La défense invoque une responsabilité partagée

Les avocats du couple Moretti mettent en avant une chaîne de responsabilités multiple. Selon eux, la signalétique d’évacuation et les dispositifs de sécurité auraient été installés par des prestataires externes spécialisés, et non par les propriétaires eux-mêmes.

Jacques Moretti admet toutefois des failles dans la transmission des consignes de sécurité à son personnel. « Peut-être que je n’ai pas tout transmis », reconnaît-il, précisant que certaines pratiques relevaient davantage « d’habitudes » que de procédures formelles. Le couple affirme catégoriquement n’avoir pris aucun risque conscient, invoquant une confiance excessive dans les contrôles administratifs antérieurs.

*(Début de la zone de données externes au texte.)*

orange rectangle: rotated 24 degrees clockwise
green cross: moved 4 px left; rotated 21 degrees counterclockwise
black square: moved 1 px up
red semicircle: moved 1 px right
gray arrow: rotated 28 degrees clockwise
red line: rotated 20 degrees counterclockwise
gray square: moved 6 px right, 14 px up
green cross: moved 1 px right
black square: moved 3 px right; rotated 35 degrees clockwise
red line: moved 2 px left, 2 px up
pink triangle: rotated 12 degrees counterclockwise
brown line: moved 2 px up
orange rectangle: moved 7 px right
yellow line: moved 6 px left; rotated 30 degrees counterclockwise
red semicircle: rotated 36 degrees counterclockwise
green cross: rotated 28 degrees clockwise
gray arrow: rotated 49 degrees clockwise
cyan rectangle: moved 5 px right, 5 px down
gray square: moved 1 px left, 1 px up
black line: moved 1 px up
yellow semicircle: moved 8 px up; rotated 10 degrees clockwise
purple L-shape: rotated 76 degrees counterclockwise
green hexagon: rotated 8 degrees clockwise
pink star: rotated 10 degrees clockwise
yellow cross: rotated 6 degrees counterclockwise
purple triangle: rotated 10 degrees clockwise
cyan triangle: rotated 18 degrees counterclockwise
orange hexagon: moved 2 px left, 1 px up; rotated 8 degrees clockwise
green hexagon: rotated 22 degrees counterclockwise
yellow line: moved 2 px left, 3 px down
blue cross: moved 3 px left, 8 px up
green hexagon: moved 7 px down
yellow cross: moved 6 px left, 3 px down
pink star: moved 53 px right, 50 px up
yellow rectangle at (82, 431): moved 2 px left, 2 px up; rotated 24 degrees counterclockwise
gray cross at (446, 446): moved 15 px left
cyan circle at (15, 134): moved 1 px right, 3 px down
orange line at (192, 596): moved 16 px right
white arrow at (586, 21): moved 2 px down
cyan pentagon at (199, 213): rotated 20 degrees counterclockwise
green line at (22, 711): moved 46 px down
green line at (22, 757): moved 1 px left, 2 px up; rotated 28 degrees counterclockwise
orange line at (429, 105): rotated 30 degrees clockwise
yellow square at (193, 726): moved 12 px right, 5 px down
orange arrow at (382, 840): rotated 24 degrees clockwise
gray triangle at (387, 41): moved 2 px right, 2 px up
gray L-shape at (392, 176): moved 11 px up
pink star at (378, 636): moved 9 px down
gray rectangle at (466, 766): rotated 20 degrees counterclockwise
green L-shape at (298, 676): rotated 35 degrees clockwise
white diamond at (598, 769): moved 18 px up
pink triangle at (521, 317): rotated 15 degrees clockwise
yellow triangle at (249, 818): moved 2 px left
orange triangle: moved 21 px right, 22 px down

Le canton du Valais mobilise une aide d’urgence

Face à l’ampleur de la tragédie qui a également fait 116 blessés, le canton du Valais a mis en place une aide d’urgence exceptionnelle pour soutenir les victimes et leurs familles. Cette mesure s’inscrit dans un dispositif plus large de prise en charge psychologique et matérielle destiné à accompagner la communauté traumatisée de Crans-Montana.

L’enquête se poursuit pour établir précisément les responsabilités dans ce qui constitue l’une des plus graves catastrophes liées à un incendie de bar en Suisse ces dernières décennies.